Generative AI models are sparking excitement among business leaders, with the promise of automating tasks and potentially replacing millions of jobs. However, researchers at the Massachusetts Institute of Technology (MIT) caution that, while AI may provide plausible answers, it lacks an understanding of complex systems, remaining limited to predictive functions. In areas like logical reasoning, navigation, chemistry, and gaming, these limitations become particularly evident.

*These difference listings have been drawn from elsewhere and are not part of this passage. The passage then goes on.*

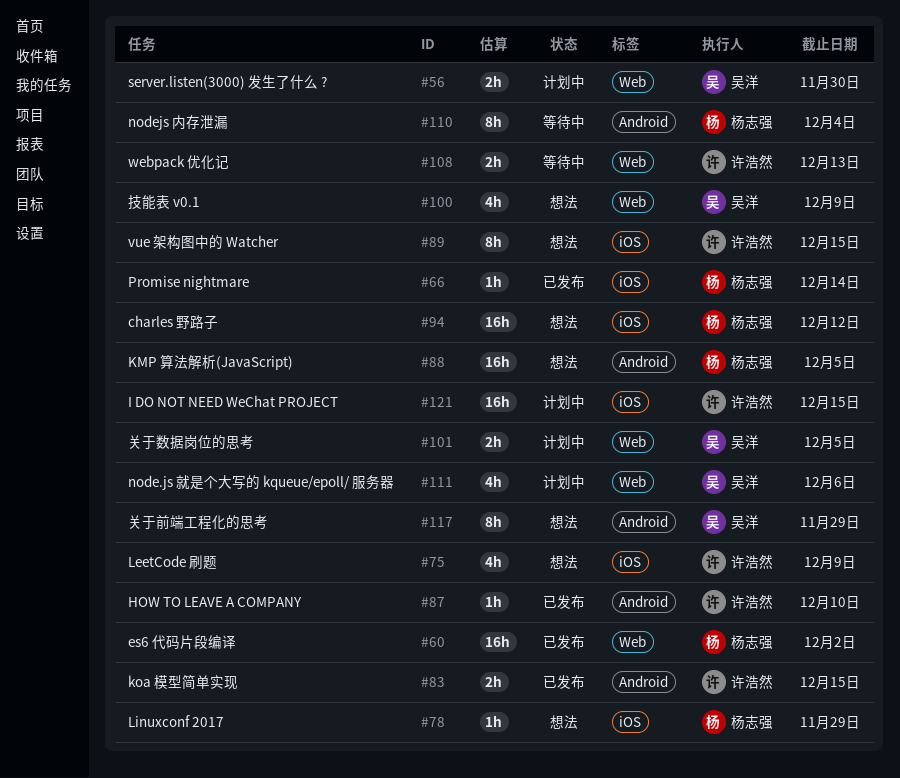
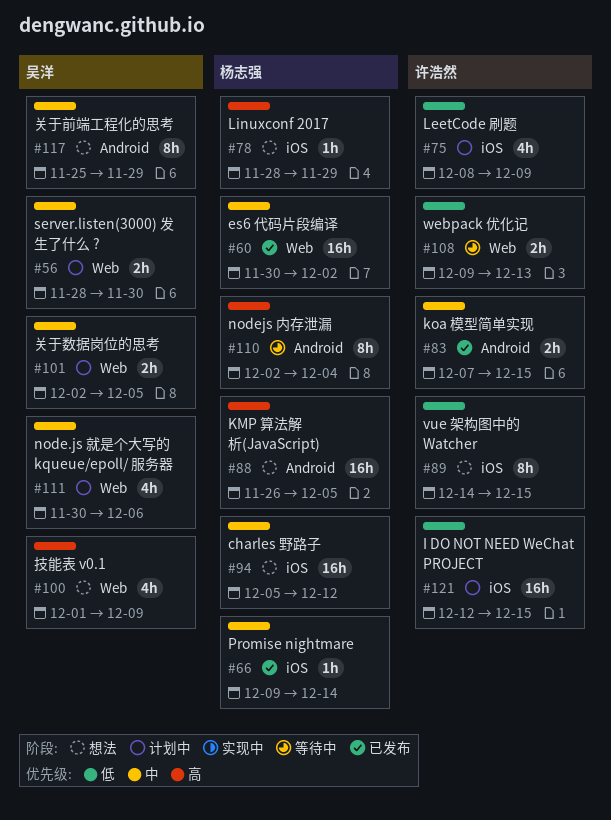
#75, status: 想法 -> 计划中
#87: present -> none

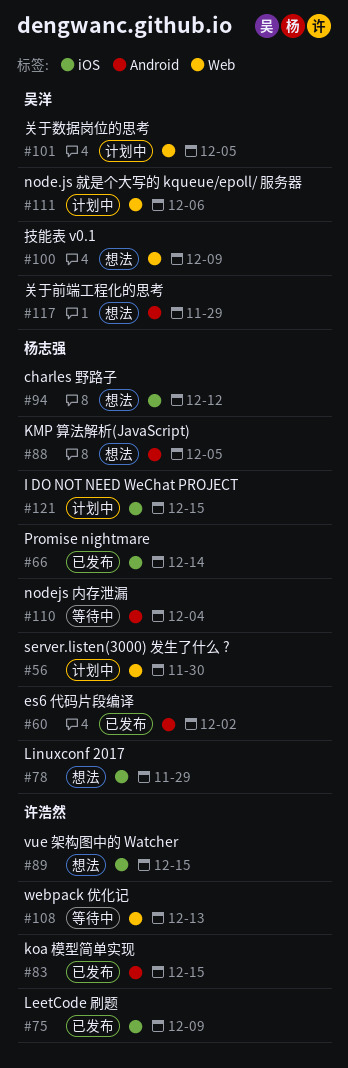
#56, owner: 吴洋 -> 杨志强
#60, label: Web -> Android
#75, status: 计划中 -> 已发布
#121, owner: 许浩然 -> 杨志强

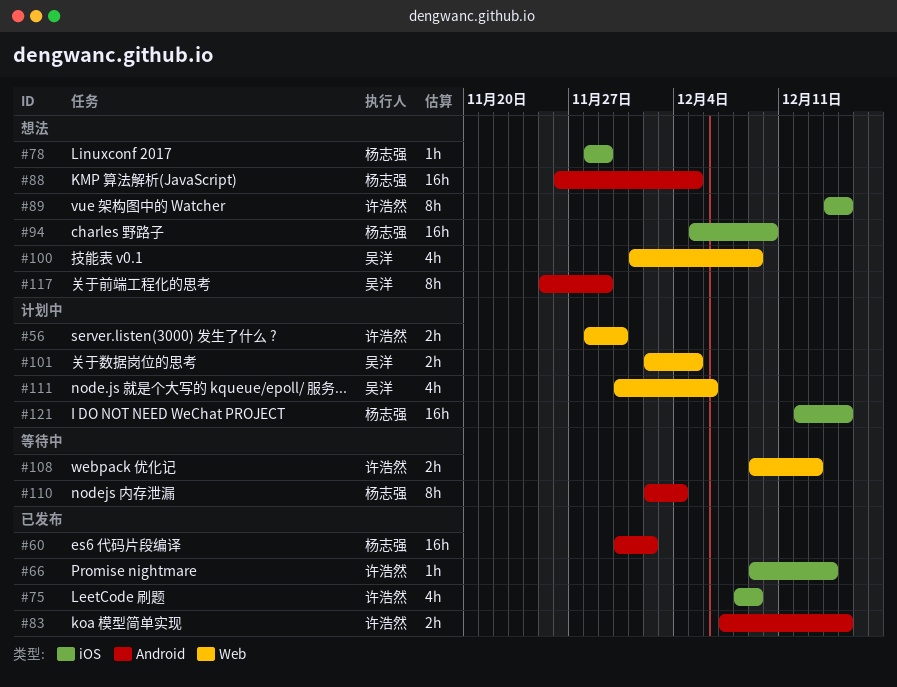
#56, owner: 杨志强 -> 许浩然
#66, owner: 杨志强 -> 许浩然
#94, due: Dec 12 -> Dec 10

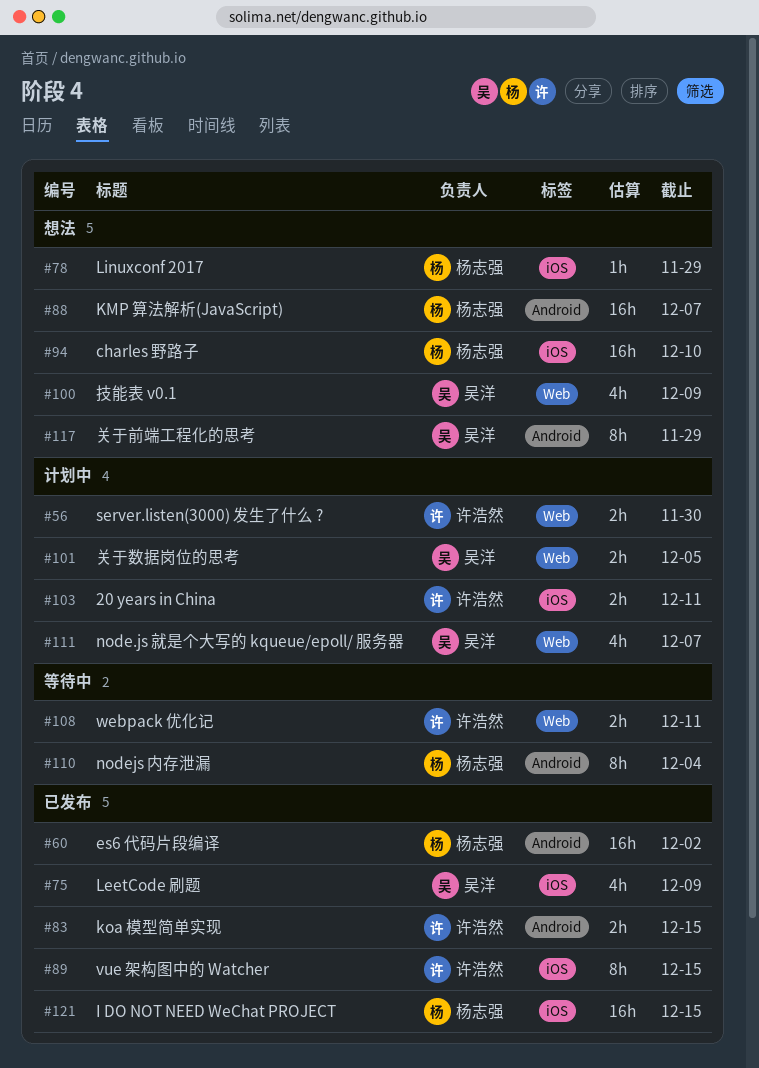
#66: present -> none
#75, owner: 许浩然 -> 吴洋
#88, due: Dec 5 -> Dec 7
#89, status: 想法 -> 已发布
#103: none -> present
#108, due: Dec 13 -> Dec 11
#111, due: Dec 6 -> Dec 7
#121, status: 计划中 -> 已发布

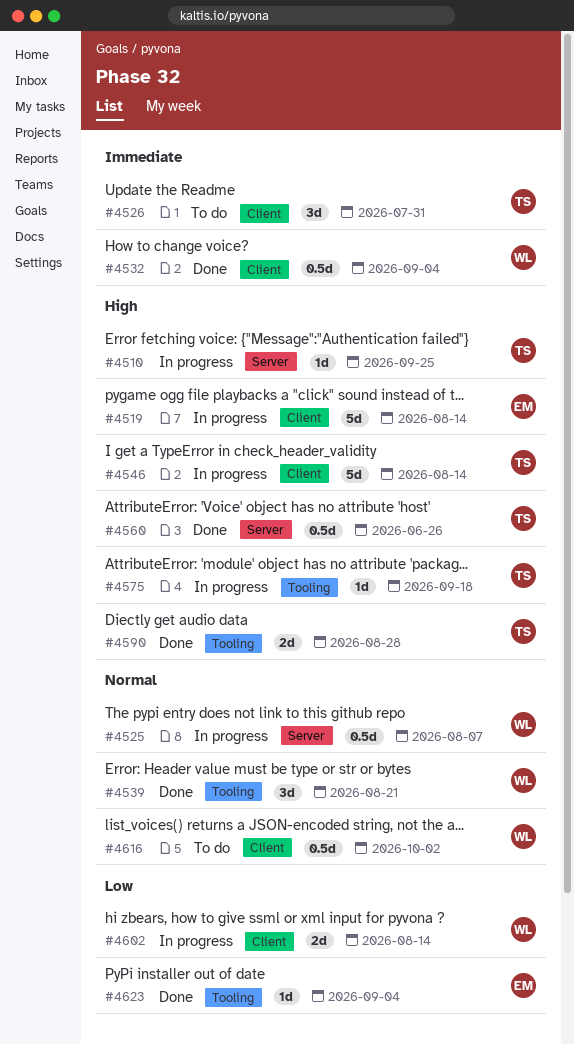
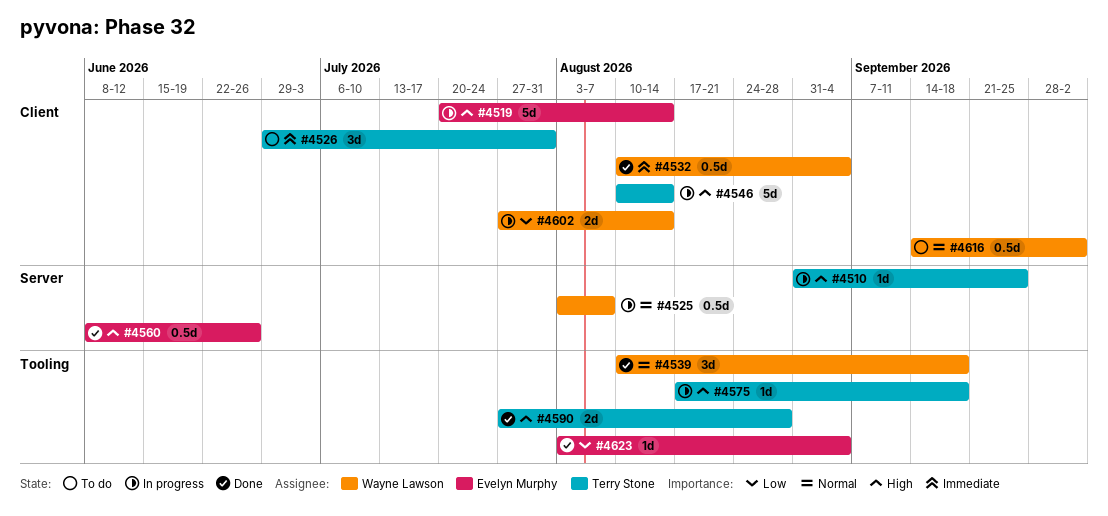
#4539, due: Aug 21 -> Sep 18
#4560, owner: Terry Stone -> Evelyn Murphy

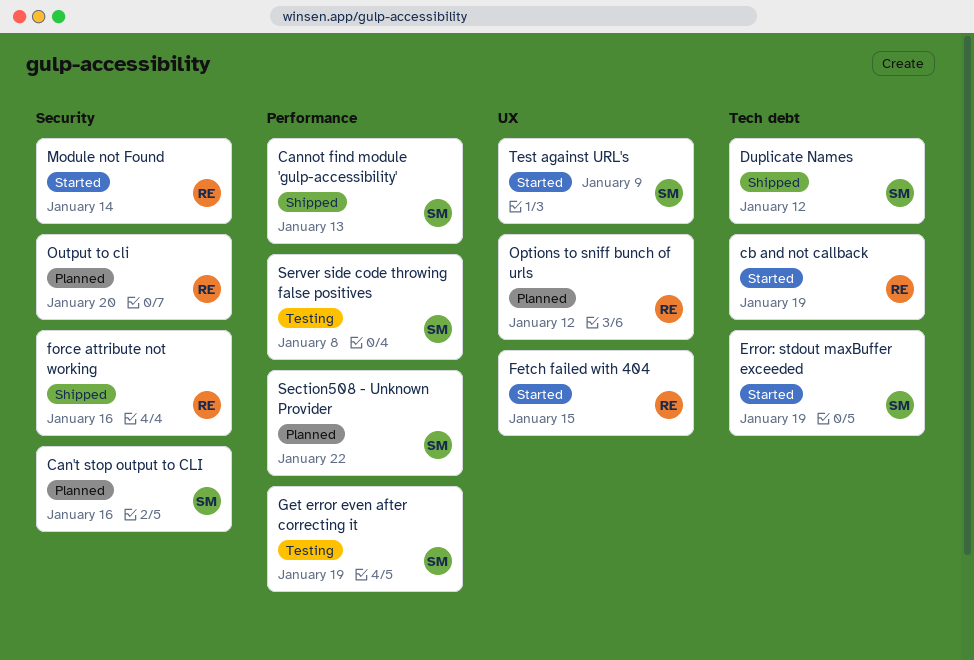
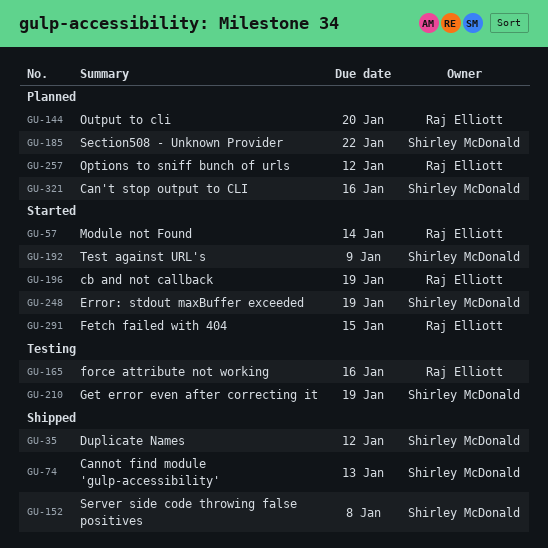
force attribute not working, status: Shipped -> Testing
Server side code throwing false positives, status: Testing -> Shipped

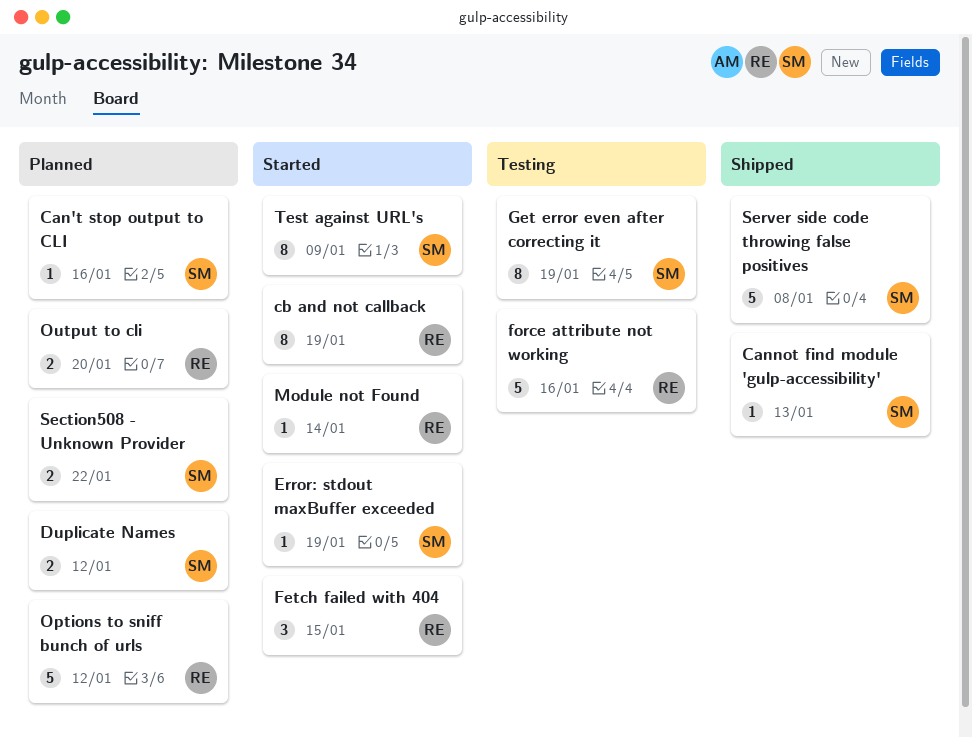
Duplicate Names, status: Shipped -> Planned

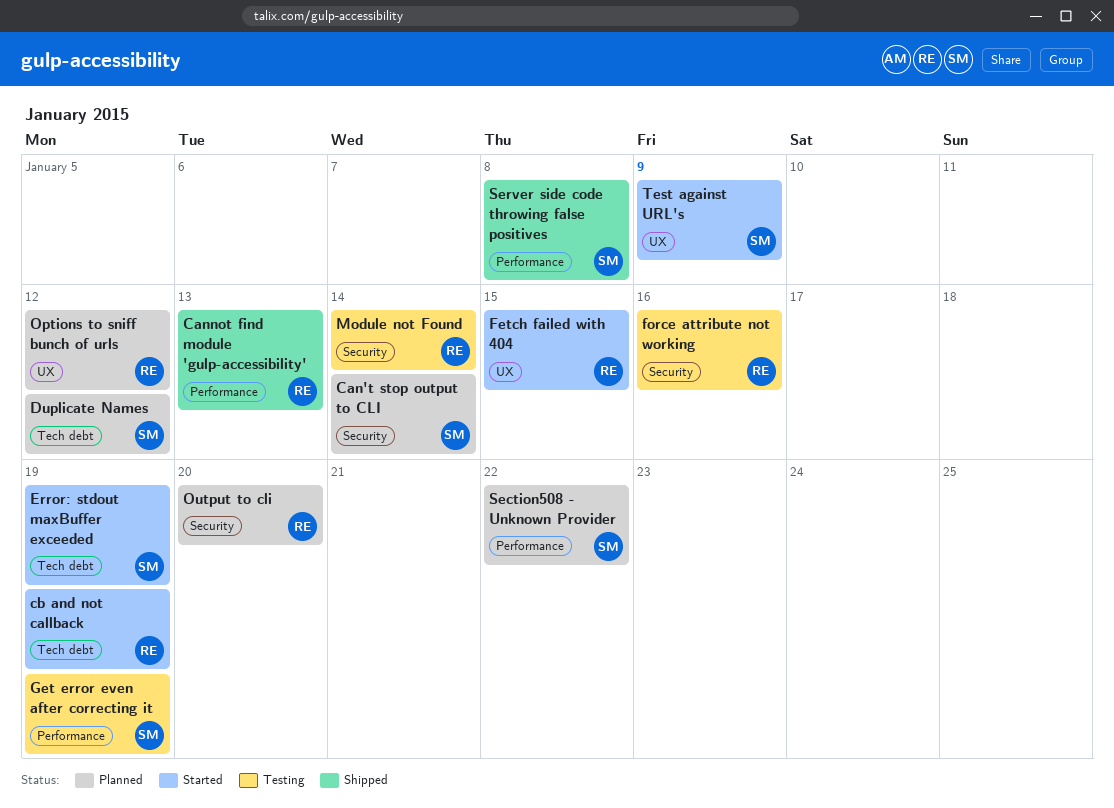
Can't stop output to CLI, due: Jan 16 -> Jan 14
Cannot find module 'gulp-accessibility', owner: SM -> RE
Module not Found, status: Started -> Testing

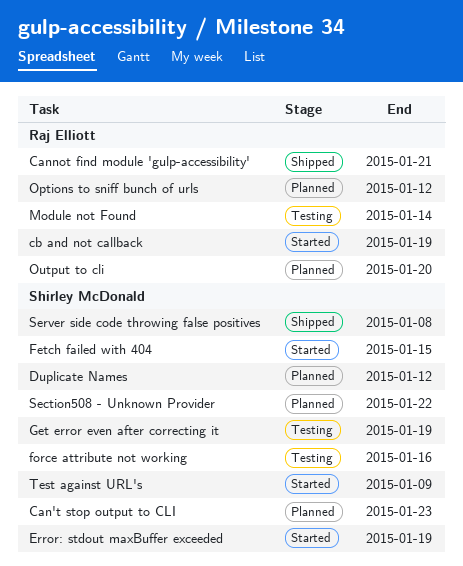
Can't stop output to CLI, due: Jan 14 -> Jan 23
Cannot find module 'gulp-accessibility', due: Jan 13 -> Jan 21
Fetch failed with 404, owner: Raj Elliott -> Shirley McDonald
force attribute not working, owner: Raj Elliott -> Shirley McDonald

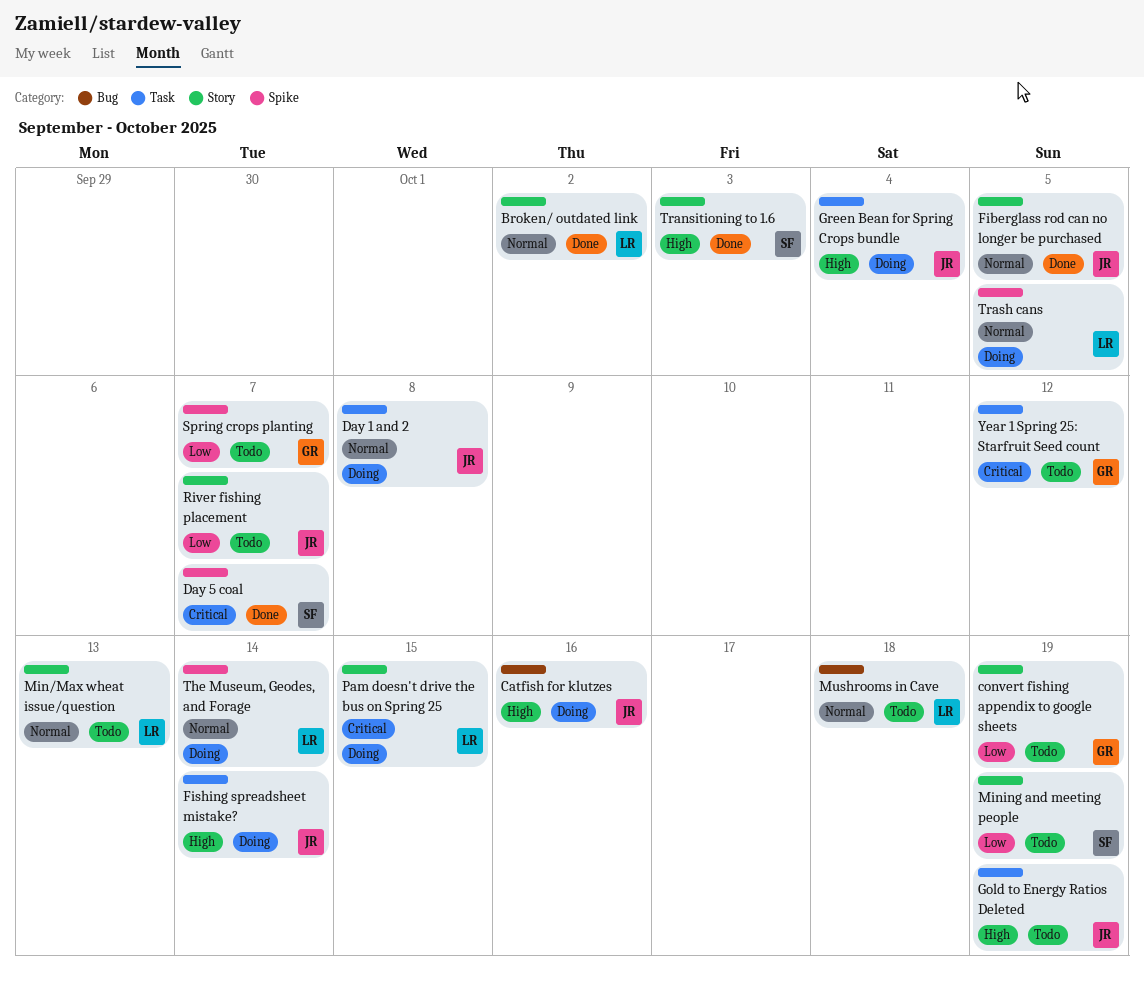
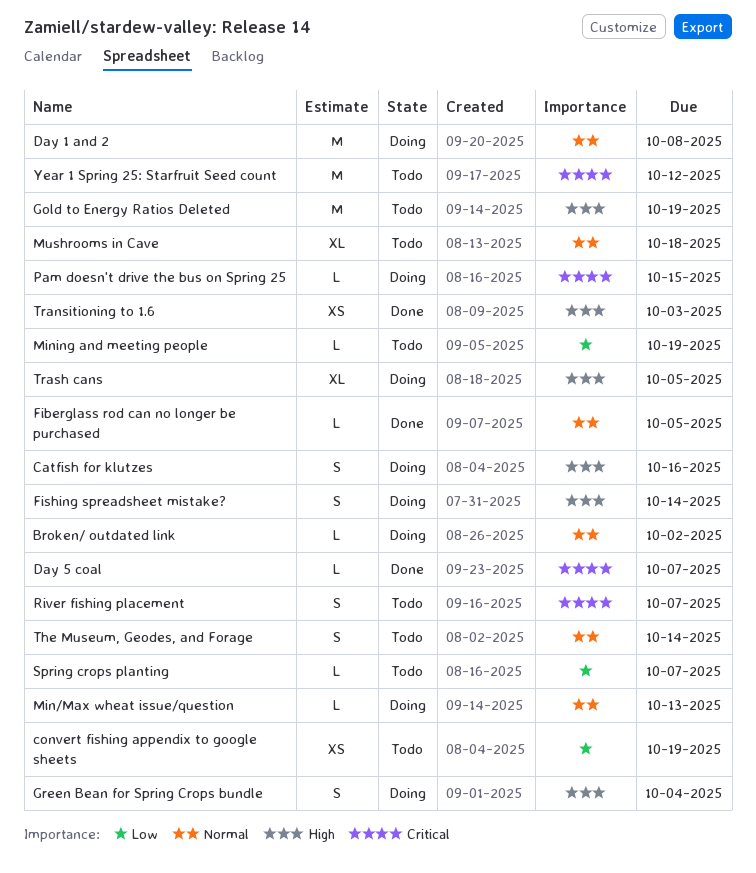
Broken/ outdated link, status: Done -> Doing
Min/Max wheat issue/question, status: Todo -> Doing
River fishing placement, priority: Low -> Critical
The Museum, Geodes, and Forage, status: Doing -> Todo
Trash cans, priority: Normal -> High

Testing AI’s “Understanding” Abilities
Large language models (LLMs) such as GPT-4 often give the impression of producing thoughtful responses to intricate queries. Yet, these models are primarily predicting the most probable next words based on context, rather than genuinely understanding the information. To determine whether AI can truly grasp real-world contexts, MIT scientists have developed metrics designed to test AI models’ “intelligence” objectively.
In one test, researchers evaluated AI’s capability to generate step-by-step directions for navigating the streets of New York City. Although generative AI models demonstrate some level of “implicit” learning of real-world rules, this is not the same as having a true understanding of these rules. To enhance the precision of their analysis, the MIT team developed formalized methods to assess how accurately AI perceives and interprets real-world scenarios. We’ll keep you updated on further developments.
Findings on AI’s Limitations
The MIT study focused on transformers, a category of generative AI models used in popular applications like GPT-4. Transformers are trained on vast amounts of textual data, allowing them to accurately predict word sequences and create coherent, plausible responses.
To delve deeper into AI capabilities, the researchers applied a class of tasks called deterministic finite automata (DFA), covering fields such as logic, navigation, chemistry, and gaming strategies. They chose two distinct tasks—guiding a car through New York and playing the game Othello—to test AI’s ability to reconstruct the internal logic of complex systems. As noted by Harvard University postdoc Keyon Vafa, “We needed testbeds where we knew exactly what the model of the world looked like. Now we can think rigorously about what it means to reconstruct that model of the world.”
The study showed that transformers could generate correct routes and moves in Othello when task conditions were straightforward. However, when complexities like New York’s detours were introduced, AI models produced illogical route suggestions, proposing nonexistent overpasses and inaccurate directions, notes NIXsolutions.
MIT’s research underscores fundamental limitations of generative AI models, especially in tasks that require adaptive, flexible thinking. While these models impress with their capacity to generate plausible responses, they remain tools of prediction rather than fully intelligent systems.